Unordnung und Lebendigkeit
Bei der Eröffnung am Samstagmittag formulierte Augustinerpater Jochen Wawerek allgemein: „Die Stühle verweisen auf die vielfältigen Gaben und Begabungen. Sie bringen ein Stückchen Unordnung in den Kirchenraum und gleichzeitig Lebendigkeit.“ Vor allem aber begrüßte er die Künstler und ihre Werke, weil sie dem Motto der Augustiner entsprechen, auf Augenhöhe mit den anderen zu sein: „Ich will, dass du bist.“ So würden die Stühle den Gotteshausbesucher dazu einladen, „die Perspektive zu wechseln“. Mit über 100 Besuchern war die Vernissage selbst für die Veranstalter überraschend gut besucht. Der Eisinger Geschäftsführer Bernhard Götz begrüßte unter den Gästen etliche Prominente wie beispielsweise den stellvertretenden Landrat Armin Amrehn und die Ortsvorsteher von Eisingen, Waldbrunn und Waldbüttelbrunn. „Außergewöhnlich und inspirierend“ fand er die Exponate, deren Betrachter er bat: „Seien Sie aufgeschlossen und offen.“
Mechthild Schwierczek ist Vorstandsmitglied des St. Josefs Stiftes. Sie hielt mit Blick auf die bunten Stühle einen Rat bereit: „Verbessert man seine Schwächen, dann wird man allenfalls Mittelmaß. Aber wenn du deine Stärken weiter stärkst, dann wirst du einzigartig.“
Die Kunstobjekte in der Klosterkirche haben eine ganz eigene Geschichte hinter sich. Sie wurden nicht geschaffen, um der Öffentlichkeit präsentiert zu werden, sondern sind in allererster Linie als Gebrauchsgegenstände gedacht. Denn als die Eisinger Künstlergruppe eine neue Werkstatt bekam, eben die Alte Waschküch, nach der sich die Leute heute nennen, da war der Saal sehr groß. Also mussten Orientierungshilfen her, erkannte Werkstattleiter Stefan Leins. So kam man auf die „personalisierten Werkstattstühle“. Die traten nun in den öffentlichen Kirchenraum – zusammen mit mehreren ebenfalls stark farbigen Thronen, die im vergangenen Jahr schon bei der begehbaren Klangskulptur in der Kirche St. Johannis gastierten. Dass sämtliche Sitzgelegenheiten nun in den Bankreihen aufgehen oder im raumgreifenden Chorgestühl thronen, ist für Leins „Inklusion pur“. Und den Kirchenraum am Dominikanerplatz hält er „nahezu ideal für diese Kunstaktion“.

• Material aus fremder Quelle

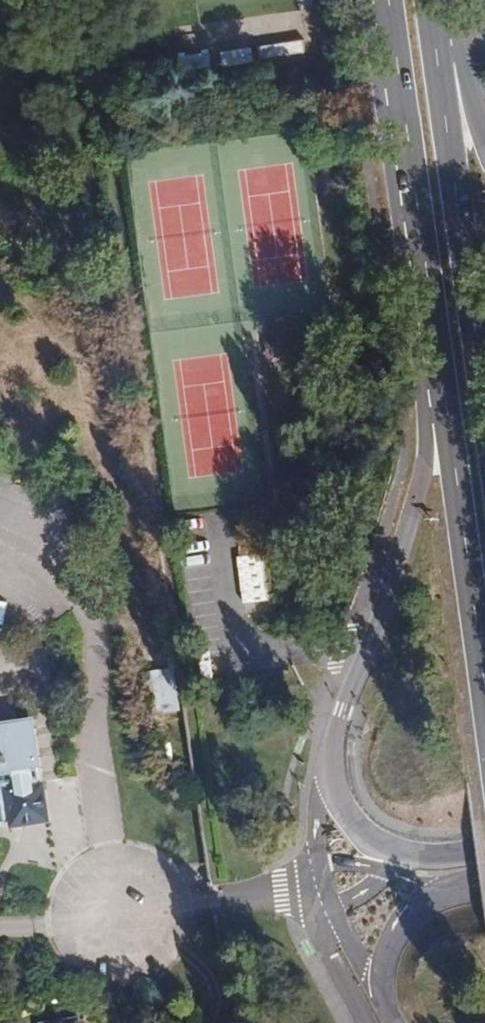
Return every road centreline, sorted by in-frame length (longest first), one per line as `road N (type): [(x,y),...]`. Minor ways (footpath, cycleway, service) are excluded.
road 1 (primary): [(380,0),(440,421)]
road 2 (primary): [(440,421),(324,784)]
road 3 (primary): [(484,398),(436,38)]
road 4 (primary): [(440,421),(484,721)]
road 5 (primary): [(324,784),(312,865),(328,912),(380,987)]

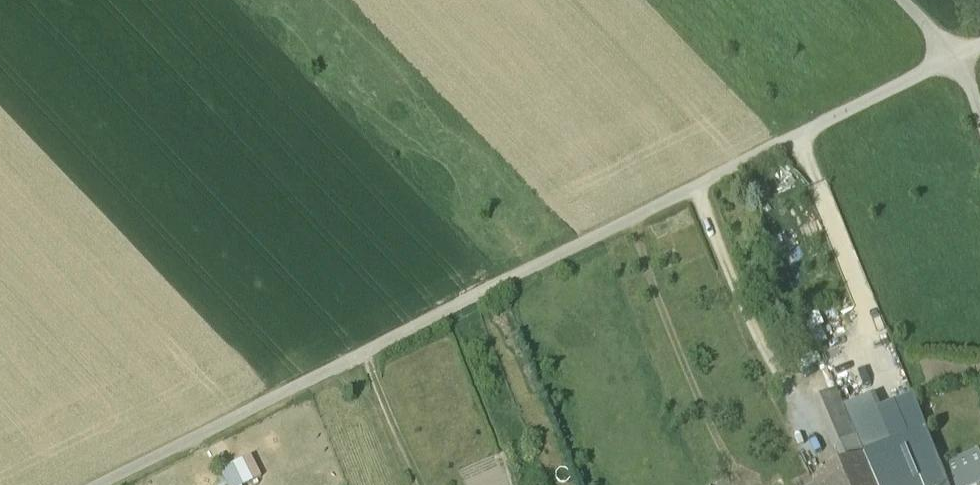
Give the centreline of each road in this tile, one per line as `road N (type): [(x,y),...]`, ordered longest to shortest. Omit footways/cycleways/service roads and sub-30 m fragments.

Noch bis 15. Juni kann jeder Besucher auf den Eisinger Stühlen die Perspektive wechseln. Zur Halbzeit am 3. Mai besteht die Gelegenheit, die Künstler in der Ausstellung persönlich kennen zu lernen.
Der Kirchenraum ist werktags von 8 bis 20 Uhr geöffnet, samstags bis 19 Uhr und sonntags bis 22 Uhr.